James K. Polk

portrait by George Peter Alexander Healy, 1858
(1795 - 1849)

The 'dark horse' candidate in the 1844 presidential election, James K. Polk, a sly, misanthropic man with hard and jewel-like gray eyes that "gave up nothing," was elected the 11th president of the United States.

 

          Polk, a back woodsman from Tennessee who was dubbed Young Hickory in reference to his ideological predecessor, Andrew Jackson, was, in John Quincy Adam's words, a man with "no wit, no literature, no gracefulness of delivery, no elegance of language, no philosophy, no pathos, nofelicitous inpromptus."  Americans, from time to time, seem determined to elect men crafted from the banal.

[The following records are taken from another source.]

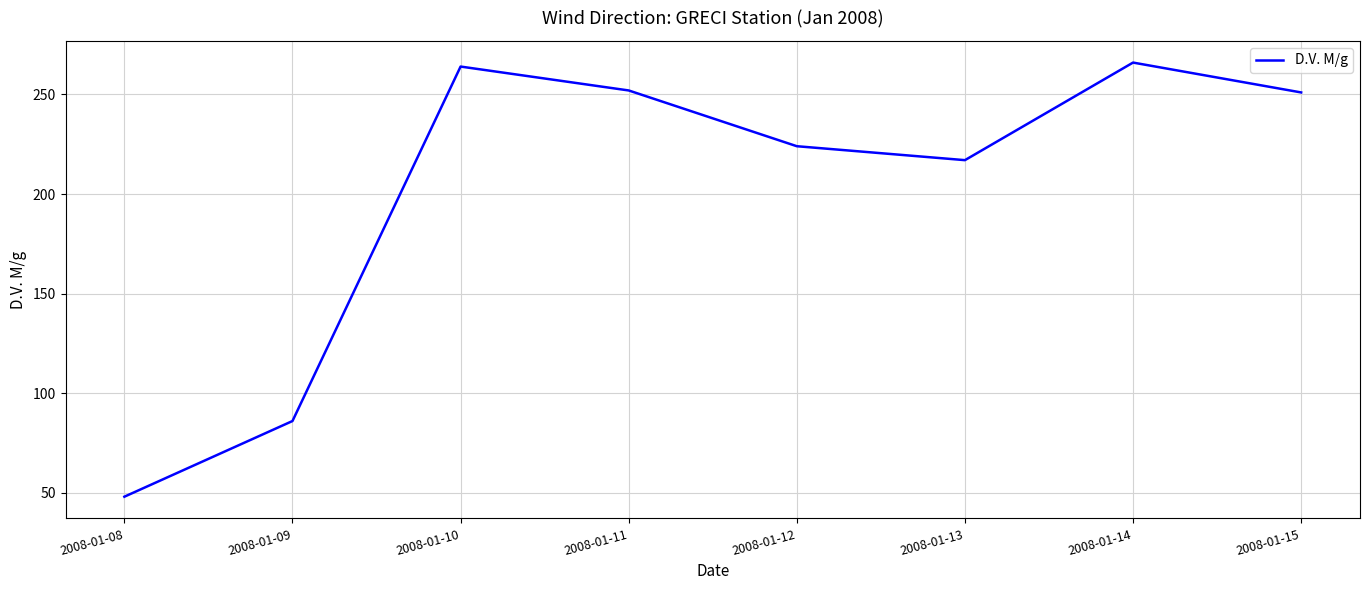

What is the smallest value displayed?

48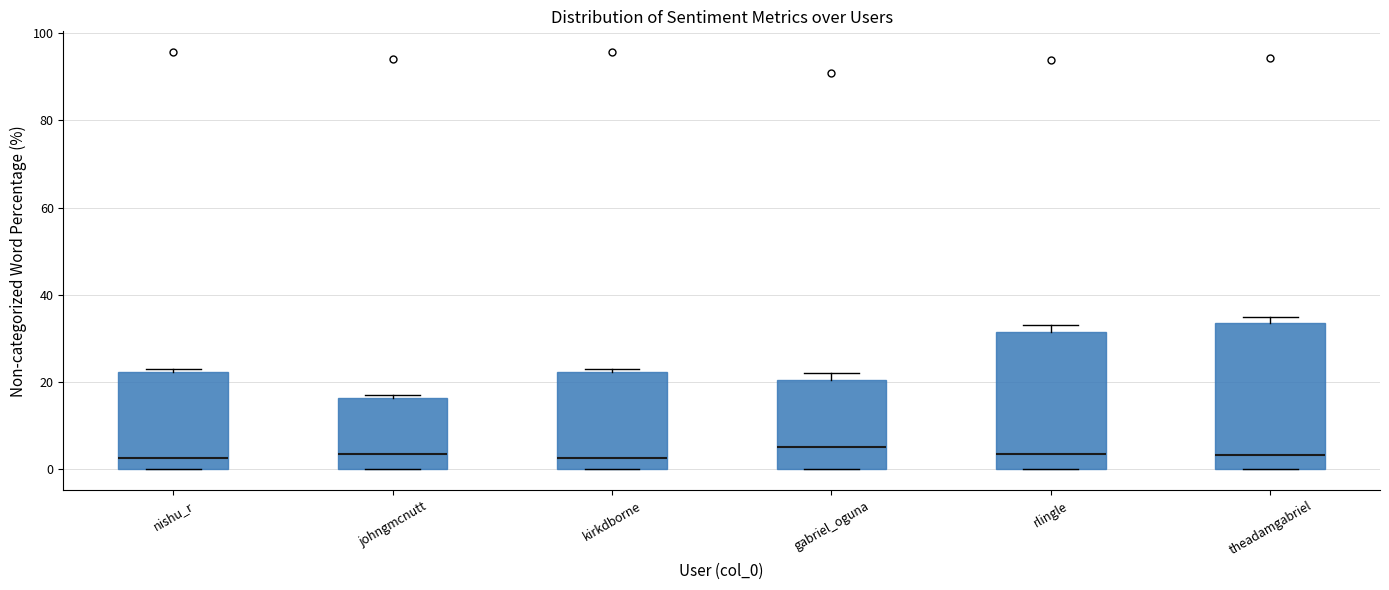

Reading left to right, read every box against the y-axis: the position of its median line, the range the box covers, and the ends of its whiskers. The values are not printed on the chart, so give them approximately, as read against the axis.

nishu_r: median 2, box 0 to 22, whiskers 0 to 24
johngmcnutt: median 4, box 0 to 16, whiskers 0 to 18
kirkdborne: median 2, box 0 to 22, whiskers 0 to 24
gabriel_oguna: median 6, box 0 to 20, whiskers 0 to 22
rlingle: median 4, box 0 to 32, whiskers 0 to 34
theadamgabriel: median 4, box 0 to 34, whiskers 0 to 36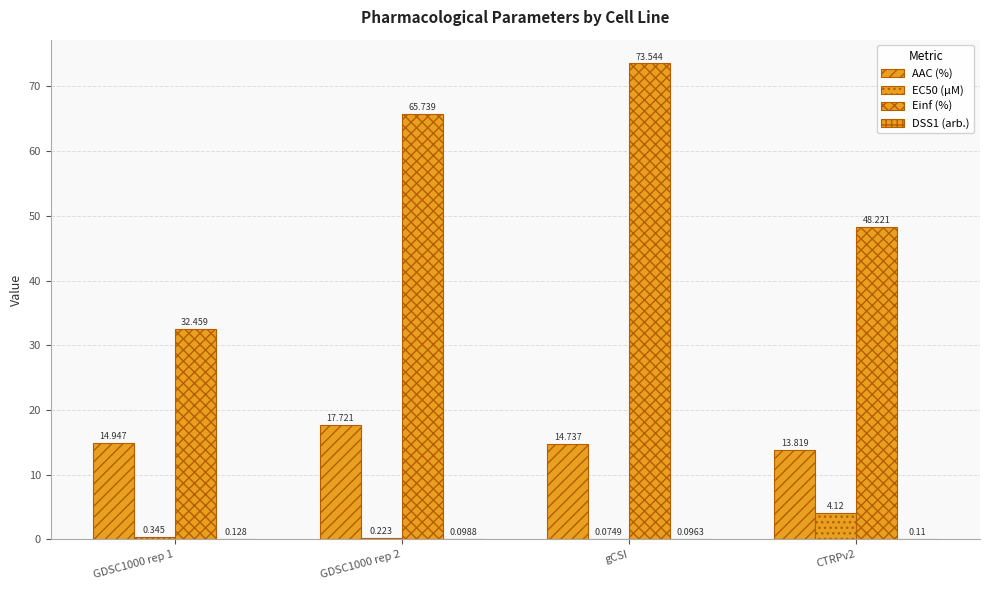

True or false: EC50 (µM) has a value of 0.3 at GDSC1000 rep 1.

True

          Given his many faults and character flaws, Polk was a fierce and determined expansionist.  There was about his presidency an acute sense of deadline, and it must be said that he made the most of that urgency.  In four short years he more than doubled the size of the nation by goading Mexico into war thru illegal acts of aggression (thanks to Zachary Taylor), accepting Texas and California as new states, and settling the long-standing dispute over the Oregon Territory with England, thereby pushing the nation's territorial boundary to the Pacific Ocean -- an achievement that would have seemed preposterous just ten years before. (Click here for more on Polk)

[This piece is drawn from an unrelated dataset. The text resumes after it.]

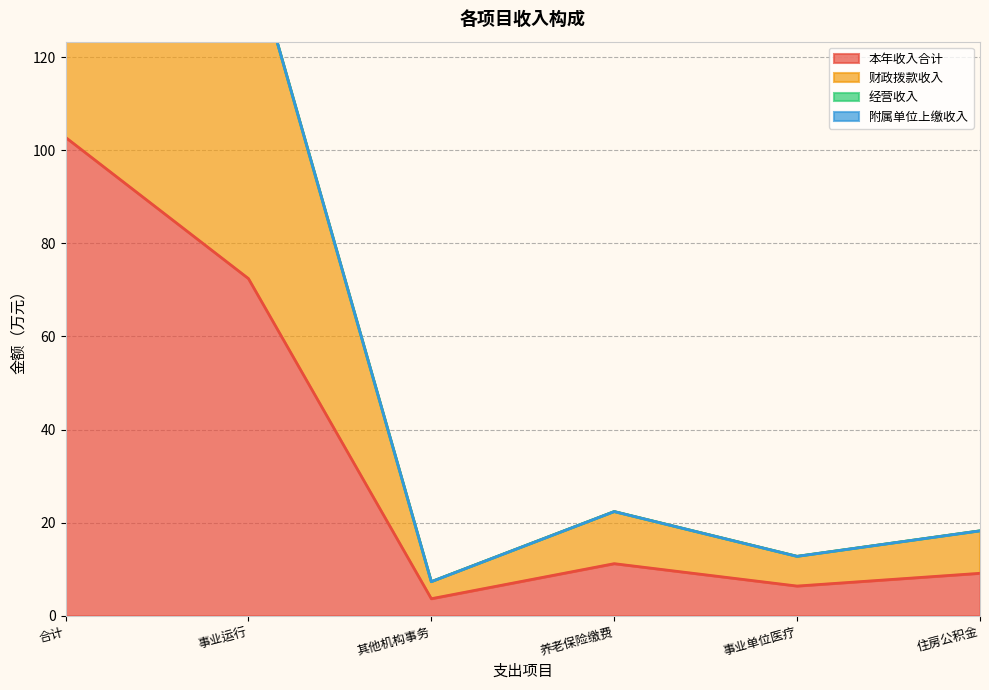

Where does the 本年收入合计 series first go above 11?

合计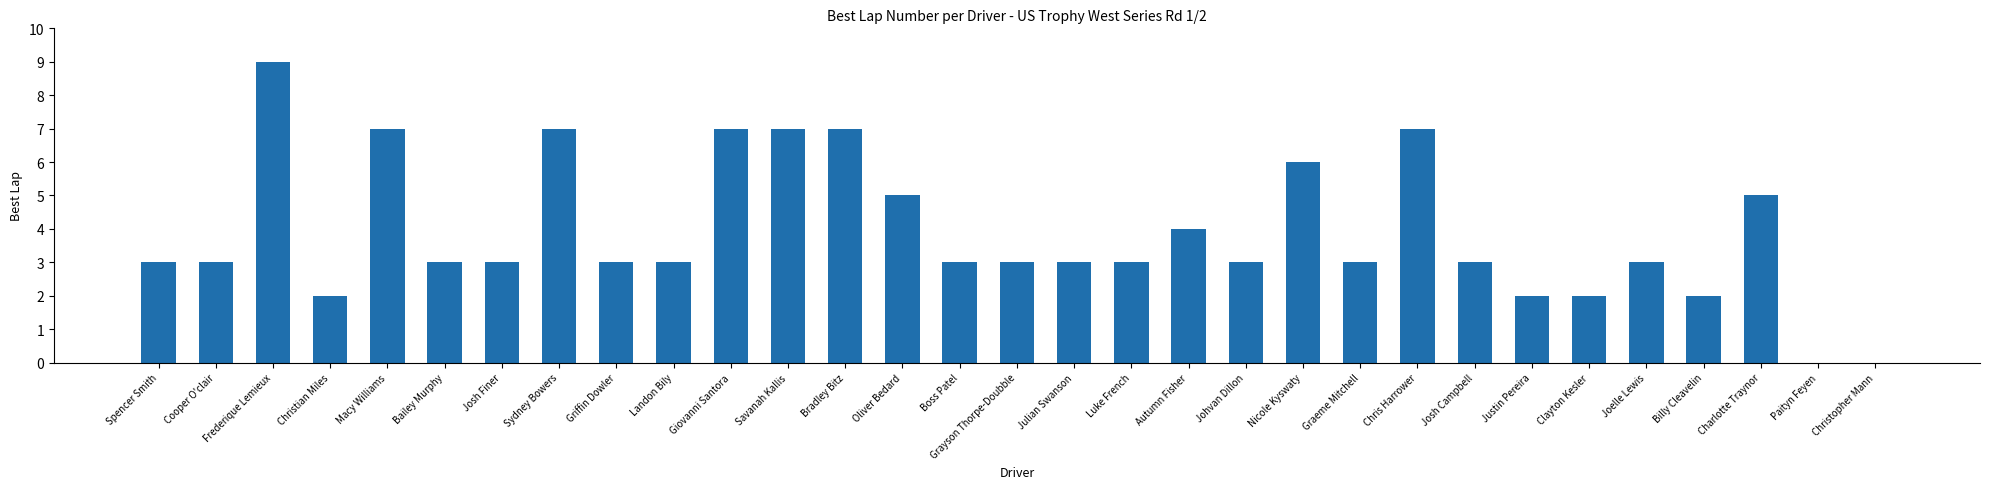

What is the sum of all values?

121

          Polk was a childless and cheerless man who seemed fueled by a secret agenda.  With Manifest Destiny under his arm, the population picked him to do bold things in short order, and he did them.  "He seemed to spring from nowhere, and to nowhere he returned after wrenching great change into the world," said one historian.

          Four years was all he needed.  He limped home to Tennessee, exhausted and ill, and died two months later, leaving the world a very different place than the one he found when he stepped into the White House in 1845.